The best and average depth tree and complexity seem to stay similar for most cases. The only case when the change is drastic is when the MaximumComplexity parameter was altered. This implies that the crossover probability and MaximumDepthForCrossover parameters do not affect the shape of the tree which results from applying genetic programming.
An interesting observation from the experiment (which is not mentioned
in detail here) is the genetic representation of a defined genetic player.
The player with the best outcome had the simplest form of genetic representation.
For example, the genetic representation of the best result in table (3)
is expressed simply as
( + white_corners white ).
Throughout the experiment, the best RPBs were always simpler and less complex
than the respective worst RPBs.
In table (3), the non-simplistic expression are the two largest values set to MaximumComplexity. Performance could not be measured from these two parameter settings, but from what is said about non-simplistic expression in the previous paragraph, the assumption is that the performance probably would not have been any better than the previous three cases. Since the population size for this experiment is 150, setting the MaximumComplexity to 200 and 250 seens too much; population can becomes too diverse and so the problem very complex. Intuitively, the assumption seems to make sense. This assumption is specific to this particular problem.
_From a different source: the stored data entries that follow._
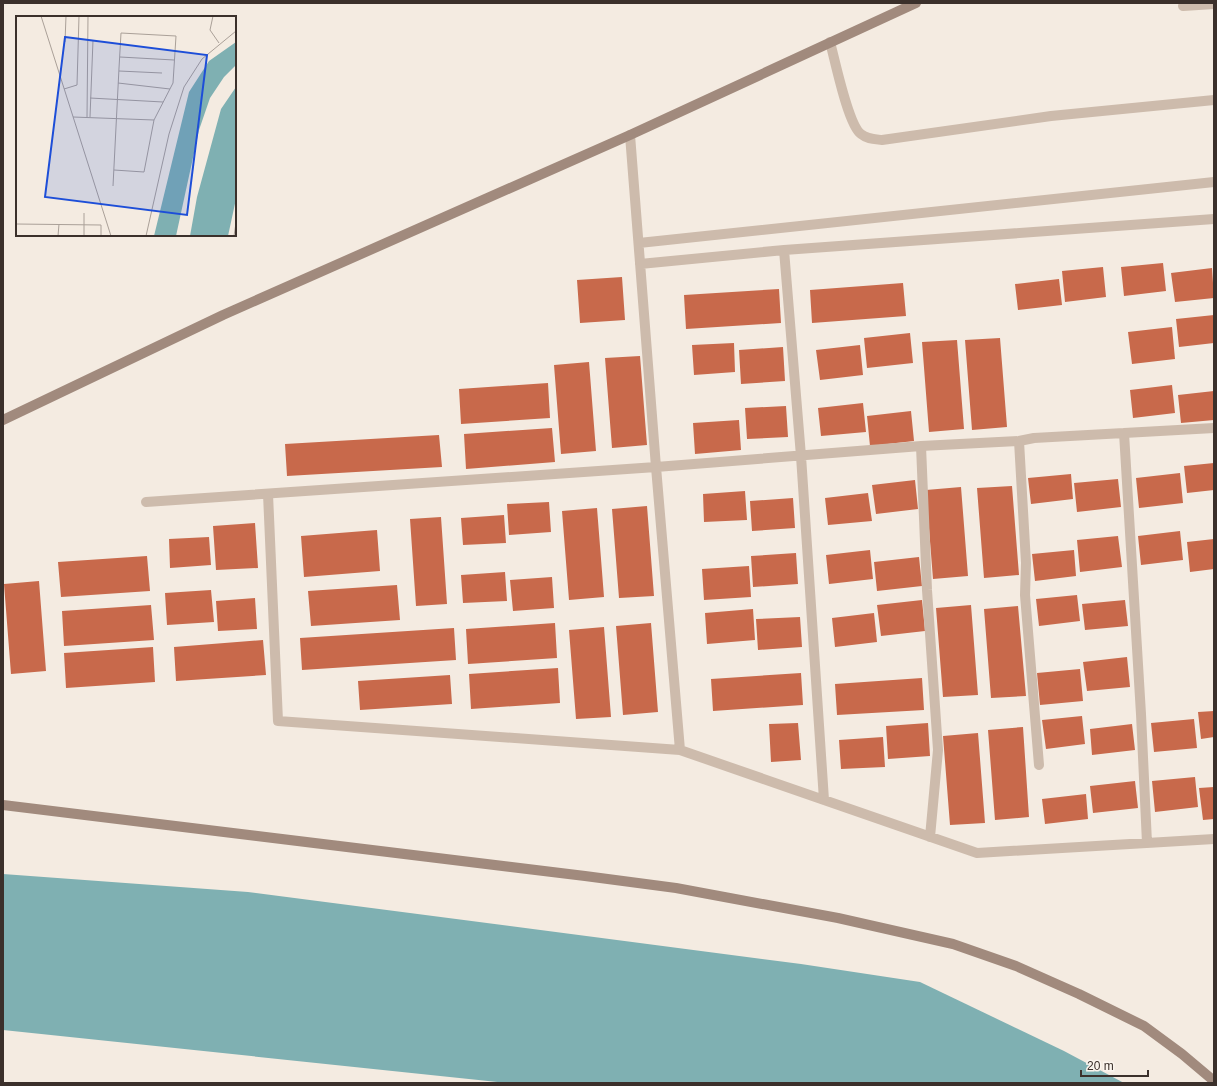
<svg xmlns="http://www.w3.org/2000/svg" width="1217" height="1086" viewBox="0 0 1217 1086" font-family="Helvetica,sans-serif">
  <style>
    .water { fill: #7fb0b2 }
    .building { fill: #c8694b }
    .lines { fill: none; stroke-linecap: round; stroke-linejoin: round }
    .street { stroke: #cdbbac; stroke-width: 10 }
    .secondary { stroke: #a18a7d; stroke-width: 10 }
    .inset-road { fill: none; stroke: #aaa098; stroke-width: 1 }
    .view { fill: #1d4ed8; fill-opacity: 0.15; stroke: #1d4ed8; stroke-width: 2 }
    .inset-edge { fill: none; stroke: #3b302b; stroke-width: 2 }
  </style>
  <rect width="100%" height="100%" fill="#f4ebe1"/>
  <path class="water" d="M3,874L248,892L801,964L920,982L1064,1051L1124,1083H507L3,1030Z"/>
  <path class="building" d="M1163,263L1166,291L1124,296L1121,267Z
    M1103,267L1106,297L1065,302L1062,271Z
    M1212,268L1214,298L1175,302L1171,273Z
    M622,277L625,320L580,323L577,280Z
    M1059,279L1062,305L1018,310L1015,284Z
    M903,283L906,316L812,323L810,290Z
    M779,289L781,323L686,329L684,295Z
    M1214,315V343L1179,347L1176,319Z
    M1172,327L1175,359L1132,364L1128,332Z
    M910,333L913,363L867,368L864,338Z
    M1000,338L1007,427L972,430L965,340Z
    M957,340L964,429L929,432L922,342Z
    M734,343L735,372L694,375L692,345Z
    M860,345L863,375L820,380L816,350Z
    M783,347L785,381L741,384L739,350Z
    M640,356L647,445L612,448L605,358Z
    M589,362L596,451L561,454L554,365Z
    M548,383L550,418L461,424L459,389Z
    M1172,385L1175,413L1133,418L1130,390Z
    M1214,391V420L1181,423L1178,395Z
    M863,403L866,432L821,436L818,408Z
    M786,406L788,437L747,439L745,408Z
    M911,411L914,441L870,446L867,416Z
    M739,420L741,450L695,454L693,423Z
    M552,428L555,462L466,469L464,434Z
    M439,435L442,467L287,476L285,444Z
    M1214,463V490L1187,493L1184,466Z
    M1180,473L1183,503L1139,508L1136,478Z
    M1071,474L1073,499L1031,504L1028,478Z
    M1118,479L1121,507L1077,512L1074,483Z
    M915,480L918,509L876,514L872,485Z
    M1012,486L1019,575L984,578L977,488Z
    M961,487L968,576L933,579L926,490Z
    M745,491L747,520L704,522L703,494Z
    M868,493L872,521L828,525L825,498Z
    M793,498L795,528L752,531L750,501Z
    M549,502L551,532L509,535L507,504Z
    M647,506L654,596L619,598L612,509Z
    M597,508L604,597L569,600L562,511Z
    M504,515L506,543L463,545L461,518Z
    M441,517L447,604L416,606L410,519Z
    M255,523L258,568L216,570L213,526Z
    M377,530L380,571L304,577L301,536Z
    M1180,531L1183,560L1141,565L1138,536Z
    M1118,536L1122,567L1080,572L1077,540Z
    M209,537L211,565L170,568L169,539Z
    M1214,539V569L1190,572L1187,542Z
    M870,550L873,579L829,584L826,555Z
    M1074,550L1076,576L1035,581L1032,554Z
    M796,553L798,584L753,587L751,556Z
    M147,556L150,591L61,597L58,562Z
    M919,557L922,586L877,591L874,562Z
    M749,566L751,597L704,600L702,569Z
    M505,572L507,601L463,603L461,575Z
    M552,577L554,608L513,611L510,580Z
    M39,581L46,671L11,674L4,584Z
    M397,585L400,620L311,626L308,591Z
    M211,590L214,622L167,625L165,593Z
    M1077,595L1080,621L1039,626L1036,599Z
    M255,598L257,629L218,631L216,601Z
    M922,600L925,631L881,636L877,605Z
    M1125,600L1128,626L1085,630L1082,604Z
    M151,605L154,640L64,646L62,611Z
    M971,605L978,695L943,697L936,608Z
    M1018,606L1026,696L991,698L984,609Z
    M753,609L755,640L707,644L705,613Z
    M874,613L877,642L835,647L832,618Z
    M800,617L802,647L758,650L756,619Z
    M555,623L557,658L468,664L466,629Z
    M651,623L658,712L623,715L616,626Z
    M604,627L611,717L576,719L569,630Z
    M454,628L456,660L302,670L300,638Z
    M263,640L266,675L176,681L174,647Z
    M153,647L155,682L66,688L64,653Z
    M1127,657L1130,687L1087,691L1083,662Z
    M558,668L560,703L471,709L469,674Z
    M1080,669L1083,701L1040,705L1037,673Z
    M801,673L803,705L713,711L711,679Z
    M450,675L452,704L360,710L358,681Z
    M922,678L924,710L837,715L835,684Z
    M1214,711V737L1201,739L1198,712Z
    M1082,716L1085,744L1046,749L1042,720Z
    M1194,719L1197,748L1154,752L1151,723Z
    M798,723L801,760L771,762L769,724Z
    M928,723L930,756L888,759L886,726Z
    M1132,724L1135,750L1092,755L1090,729Z
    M1023,727L1029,817L995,820L988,730Z
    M978,733L985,823L950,825L943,736Z
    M883,737L885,767L841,769L839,740Z
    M1195,777L1198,807L1155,812L1152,781Z
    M1135,781L1138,808L1093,813L1090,786Z
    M1214,787V819L1203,820L1199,788Z
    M1086,794L1088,819L1045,824L1042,799Z"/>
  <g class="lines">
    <path class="street" d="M1183,6L1214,4
      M830,42C835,60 848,125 861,134C867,139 874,139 882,140L1051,116L1214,100
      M630,135L656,467L680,750
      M639,243L1214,182
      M784,250L801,456L824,800
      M640,264L784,250L1214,219
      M1124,433L1141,714L1147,843
      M1019,441L1026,563L1025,595L1039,765
      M921,446L927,590L938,750L930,837
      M268,494L278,721L680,750L977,853L1214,839
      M146,502L656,467L921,446L1019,441L1034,438L1214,428"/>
    <path class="secondary" d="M3,420L223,315L630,135L916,3
      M3,805L585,876L676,888L838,918L953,944L1016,966L1079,994L1144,1026L1182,1054L1214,1081"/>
  </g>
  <g transform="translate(16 16)">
    <rect width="220" height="220" fill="#f4ebe1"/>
    <path d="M220,26V49L208,61L194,82L183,114L160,220H138L173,76L193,45ZM220,71V183L212,220H174L181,181L205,93Z" fill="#7fb0b2"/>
    <path class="inset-road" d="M25,0L95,220M197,0L194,14L203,27M49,26L50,0M104,41L158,44M103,55L146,57M102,67L154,73M48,73L61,69L63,0M74,82L147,86M57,101L138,104M71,101L72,0M74,101L77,24M97,170L103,52L105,17L160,20L157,67L138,104L128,156L98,154M0,208L85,209V220M42,220L43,208M68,220V197M130,220L153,118L168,71L186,43L220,15M218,220L220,207"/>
    <path class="view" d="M49,21L191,39L171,199L29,181Z"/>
    <rect width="220" height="220" class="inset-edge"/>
  </g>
  <rect width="1217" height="1086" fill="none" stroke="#3b302b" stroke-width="8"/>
  <path d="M1081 1070v6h67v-6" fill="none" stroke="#3b302b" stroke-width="2"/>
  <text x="1087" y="1070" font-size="12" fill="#3b302b" stroke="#fbf5ee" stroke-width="3" paint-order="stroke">20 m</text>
</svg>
To verify this assumption, or to see if this applies to a more general case, a more intensive testing is required.
Table (4) was put to shows that simply combining the best values for each parameters will not necessarily result in the best performance.
One puzzling result of the experiment is the result in table (1).
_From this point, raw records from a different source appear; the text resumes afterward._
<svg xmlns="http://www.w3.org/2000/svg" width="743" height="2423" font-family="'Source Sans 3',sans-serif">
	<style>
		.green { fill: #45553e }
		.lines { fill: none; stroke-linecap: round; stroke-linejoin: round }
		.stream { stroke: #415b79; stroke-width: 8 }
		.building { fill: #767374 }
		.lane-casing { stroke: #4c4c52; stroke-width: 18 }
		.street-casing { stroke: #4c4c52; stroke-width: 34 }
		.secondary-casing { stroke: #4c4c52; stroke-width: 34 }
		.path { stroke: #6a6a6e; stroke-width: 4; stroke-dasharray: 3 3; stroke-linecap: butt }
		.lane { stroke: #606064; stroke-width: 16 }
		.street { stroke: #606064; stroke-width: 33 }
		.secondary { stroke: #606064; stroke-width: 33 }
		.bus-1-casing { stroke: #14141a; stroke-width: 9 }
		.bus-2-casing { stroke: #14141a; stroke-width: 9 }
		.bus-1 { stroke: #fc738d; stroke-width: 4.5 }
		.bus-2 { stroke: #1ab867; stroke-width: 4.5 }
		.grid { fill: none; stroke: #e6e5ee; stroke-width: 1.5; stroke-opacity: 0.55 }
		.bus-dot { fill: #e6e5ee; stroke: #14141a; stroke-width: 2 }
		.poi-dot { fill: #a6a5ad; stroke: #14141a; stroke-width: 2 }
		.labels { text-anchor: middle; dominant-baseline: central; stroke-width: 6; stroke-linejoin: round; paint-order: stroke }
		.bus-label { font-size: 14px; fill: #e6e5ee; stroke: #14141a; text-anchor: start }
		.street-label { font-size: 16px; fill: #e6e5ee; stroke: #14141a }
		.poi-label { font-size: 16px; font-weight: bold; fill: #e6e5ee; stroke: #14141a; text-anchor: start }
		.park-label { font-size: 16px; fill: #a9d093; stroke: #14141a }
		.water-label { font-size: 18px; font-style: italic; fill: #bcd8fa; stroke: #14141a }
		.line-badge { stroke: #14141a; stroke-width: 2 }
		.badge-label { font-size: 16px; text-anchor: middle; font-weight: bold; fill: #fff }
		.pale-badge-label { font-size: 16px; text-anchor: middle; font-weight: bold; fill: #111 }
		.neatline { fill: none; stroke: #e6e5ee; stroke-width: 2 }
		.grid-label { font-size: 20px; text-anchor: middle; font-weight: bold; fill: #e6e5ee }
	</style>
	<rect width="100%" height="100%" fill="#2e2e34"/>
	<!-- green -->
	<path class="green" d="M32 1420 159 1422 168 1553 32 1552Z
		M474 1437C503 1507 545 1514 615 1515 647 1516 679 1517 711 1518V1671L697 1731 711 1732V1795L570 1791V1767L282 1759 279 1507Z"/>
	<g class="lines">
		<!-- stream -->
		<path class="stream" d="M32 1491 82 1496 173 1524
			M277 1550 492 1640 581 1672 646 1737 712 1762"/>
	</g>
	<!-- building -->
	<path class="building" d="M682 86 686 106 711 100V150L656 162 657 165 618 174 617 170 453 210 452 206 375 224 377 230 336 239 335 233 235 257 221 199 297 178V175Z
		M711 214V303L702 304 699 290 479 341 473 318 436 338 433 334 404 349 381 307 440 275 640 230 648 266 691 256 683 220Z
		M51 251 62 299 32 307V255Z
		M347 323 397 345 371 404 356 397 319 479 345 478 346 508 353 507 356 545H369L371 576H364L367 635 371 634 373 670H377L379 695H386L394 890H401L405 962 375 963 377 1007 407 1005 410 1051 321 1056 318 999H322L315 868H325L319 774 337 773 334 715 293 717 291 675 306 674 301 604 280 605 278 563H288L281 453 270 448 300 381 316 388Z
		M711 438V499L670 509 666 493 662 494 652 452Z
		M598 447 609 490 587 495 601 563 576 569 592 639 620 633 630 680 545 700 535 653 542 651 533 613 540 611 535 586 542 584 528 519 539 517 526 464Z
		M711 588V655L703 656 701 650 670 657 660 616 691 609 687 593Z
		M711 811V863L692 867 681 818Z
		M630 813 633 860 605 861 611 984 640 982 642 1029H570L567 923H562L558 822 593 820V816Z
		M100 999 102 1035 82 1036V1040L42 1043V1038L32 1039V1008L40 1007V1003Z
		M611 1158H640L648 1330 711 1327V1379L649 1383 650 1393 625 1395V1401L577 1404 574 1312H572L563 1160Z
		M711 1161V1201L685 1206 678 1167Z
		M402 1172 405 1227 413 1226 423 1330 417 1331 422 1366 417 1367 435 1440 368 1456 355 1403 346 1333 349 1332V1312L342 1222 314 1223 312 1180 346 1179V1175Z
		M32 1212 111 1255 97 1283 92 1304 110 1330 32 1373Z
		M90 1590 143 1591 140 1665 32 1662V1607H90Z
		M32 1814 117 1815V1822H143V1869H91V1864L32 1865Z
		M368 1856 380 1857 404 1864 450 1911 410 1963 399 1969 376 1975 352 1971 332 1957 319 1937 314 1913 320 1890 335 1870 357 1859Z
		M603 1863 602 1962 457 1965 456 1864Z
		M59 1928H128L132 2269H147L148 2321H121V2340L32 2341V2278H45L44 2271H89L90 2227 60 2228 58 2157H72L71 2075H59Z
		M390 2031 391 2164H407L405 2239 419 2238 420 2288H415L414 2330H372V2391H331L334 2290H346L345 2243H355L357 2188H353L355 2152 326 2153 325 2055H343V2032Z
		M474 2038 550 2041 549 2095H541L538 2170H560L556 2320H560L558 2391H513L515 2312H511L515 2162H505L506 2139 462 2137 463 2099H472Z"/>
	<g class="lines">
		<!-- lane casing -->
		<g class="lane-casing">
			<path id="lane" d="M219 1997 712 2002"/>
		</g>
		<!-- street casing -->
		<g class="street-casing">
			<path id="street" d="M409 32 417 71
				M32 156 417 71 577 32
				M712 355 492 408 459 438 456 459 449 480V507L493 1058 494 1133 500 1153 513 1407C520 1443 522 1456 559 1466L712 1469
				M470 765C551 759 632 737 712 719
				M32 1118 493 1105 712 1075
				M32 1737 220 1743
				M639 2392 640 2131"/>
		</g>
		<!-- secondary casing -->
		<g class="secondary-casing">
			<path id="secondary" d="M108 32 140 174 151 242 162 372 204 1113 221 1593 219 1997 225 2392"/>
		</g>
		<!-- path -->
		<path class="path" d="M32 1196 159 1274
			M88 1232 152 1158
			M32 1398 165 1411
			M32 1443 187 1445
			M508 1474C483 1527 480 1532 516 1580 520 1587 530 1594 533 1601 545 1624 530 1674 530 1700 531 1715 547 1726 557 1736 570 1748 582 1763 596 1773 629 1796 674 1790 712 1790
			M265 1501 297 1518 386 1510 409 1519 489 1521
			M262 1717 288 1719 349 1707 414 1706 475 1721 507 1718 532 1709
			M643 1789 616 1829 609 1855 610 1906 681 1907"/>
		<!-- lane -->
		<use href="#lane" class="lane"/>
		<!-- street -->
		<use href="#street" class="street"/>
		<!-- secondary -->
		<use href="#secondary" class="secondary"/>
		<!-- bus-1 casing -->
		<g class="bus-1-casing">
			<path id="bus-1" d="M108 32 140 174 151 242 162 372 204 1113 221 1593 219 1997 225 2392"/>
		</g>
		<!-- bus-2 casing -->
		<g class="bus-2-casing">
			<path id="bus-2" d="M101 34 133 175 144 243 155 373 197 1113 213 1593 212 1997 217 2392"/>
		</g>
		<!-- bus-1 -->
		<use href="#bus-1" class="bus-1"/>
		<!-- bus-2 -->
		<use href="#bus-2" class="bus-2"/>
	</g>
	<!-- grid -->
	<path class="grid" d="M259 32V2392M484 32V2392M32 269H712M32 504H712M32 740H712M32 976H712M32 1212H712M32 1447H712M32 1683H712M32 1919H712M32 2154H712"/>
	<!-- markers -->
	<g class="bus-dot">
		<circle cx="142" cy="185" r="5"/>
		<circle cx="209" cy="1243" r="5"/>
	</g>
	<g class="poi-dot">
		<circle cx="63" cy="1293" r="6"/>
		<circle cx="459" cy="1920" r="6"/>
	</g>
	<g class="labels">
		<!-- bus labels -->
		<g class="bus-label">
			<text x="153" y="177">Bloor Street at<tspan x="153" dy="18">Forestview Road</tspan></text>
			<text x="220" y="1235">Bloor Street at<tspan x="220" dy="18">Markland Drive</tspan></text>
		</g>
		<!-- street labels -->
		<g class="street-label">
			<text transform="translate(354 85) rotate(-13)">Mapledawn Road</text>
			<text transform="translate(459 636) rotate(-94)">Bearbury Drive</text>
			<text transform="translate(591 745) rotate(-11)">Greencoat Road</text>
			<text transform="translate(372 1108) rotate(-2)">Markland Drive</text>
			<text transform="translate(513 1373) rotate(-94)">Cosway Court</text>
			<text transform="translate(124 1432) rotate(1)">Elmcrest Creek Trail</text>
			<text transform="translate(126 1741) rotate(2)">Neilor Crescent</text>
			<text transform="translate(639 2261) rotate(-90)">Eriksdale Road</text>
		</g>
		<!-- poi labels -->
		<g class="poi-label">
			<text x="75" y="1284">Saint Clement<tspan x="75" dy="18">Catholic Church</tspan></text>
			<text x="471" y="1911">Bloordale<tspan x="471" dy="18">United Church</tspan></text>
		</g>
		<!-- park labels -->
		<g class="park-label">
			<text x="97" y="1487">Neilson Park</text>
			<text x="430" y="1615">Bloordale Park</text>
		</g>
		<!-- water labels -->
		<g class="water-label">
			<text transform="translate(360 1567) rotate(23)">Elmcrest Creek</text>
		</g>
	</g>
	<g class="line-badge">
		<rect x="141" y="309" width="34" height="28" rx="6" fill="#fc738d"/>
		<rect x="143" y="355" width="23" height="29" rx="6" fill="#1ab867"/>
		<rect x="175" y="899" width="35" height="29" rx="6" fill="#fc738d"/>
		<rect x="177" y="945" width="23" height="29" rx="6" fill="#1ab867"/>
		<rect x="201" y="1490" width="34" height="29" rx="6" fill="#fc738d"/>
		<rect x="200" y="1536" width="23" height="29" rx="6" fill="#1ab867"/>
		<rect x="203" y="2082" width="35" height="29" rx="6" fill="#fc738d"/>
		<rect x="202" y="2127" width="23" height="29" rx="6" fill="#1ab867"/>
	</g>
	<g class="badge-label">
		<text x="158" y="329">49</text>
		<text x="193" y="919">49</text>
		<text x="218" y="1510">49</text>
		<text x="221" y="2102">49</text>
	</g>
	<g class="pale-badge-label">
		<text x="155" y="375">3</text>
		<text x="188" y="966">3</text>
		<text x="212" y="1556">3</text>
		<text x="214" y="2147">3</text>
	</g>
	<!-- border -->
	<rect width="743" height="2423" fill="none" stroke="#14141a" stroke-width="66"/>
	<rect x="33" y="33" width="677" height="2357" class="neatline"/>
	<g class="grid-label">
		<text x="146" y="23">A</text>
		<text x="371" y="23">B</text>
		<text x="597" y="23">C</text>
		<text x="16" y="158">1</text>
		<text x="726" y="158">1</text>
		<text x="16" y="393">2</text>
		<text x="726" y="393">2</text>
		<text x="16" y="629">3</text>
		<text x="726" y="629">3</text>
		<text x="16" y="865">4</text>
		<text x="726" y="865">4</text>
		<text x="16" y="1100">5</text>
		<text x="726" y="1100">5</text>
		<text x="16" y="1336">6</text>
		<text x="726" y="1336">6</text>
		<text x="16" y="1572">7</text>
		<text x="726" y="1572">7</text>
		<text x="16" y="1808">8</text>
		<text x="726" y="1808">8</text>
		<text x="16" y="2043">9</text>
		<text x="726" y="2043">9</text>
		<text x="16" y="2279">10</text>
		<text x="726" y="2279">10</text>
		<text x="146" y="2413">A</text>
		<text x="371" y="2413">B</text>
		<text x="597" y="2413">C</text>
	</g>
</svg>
The performance of when Crossover probablity was set to 0 (no "information
sharing") was not much different from that of when Crossover probablity
was set to some positive number. This might again be the problem
of setting the population size to a small number. And
population size may also be the reason for most cases to have the low tree
depth of 2 or 3. Not much information will be shared if the population
is small. This is similar to how people group together to come up
with a solution to a project (more information will be exchanged if there
is more people and vice versa) It would be interesting to see how
the number will differ if a larger population size is used, in which case
a characteristics of information sharing will come to play a more
important role in order to achieve good, stable results. From
this is the conclusion that crossover operation can have an effect on the
performance of the game, but to what degree it can have an effect seems
to depend on other factors such as population size.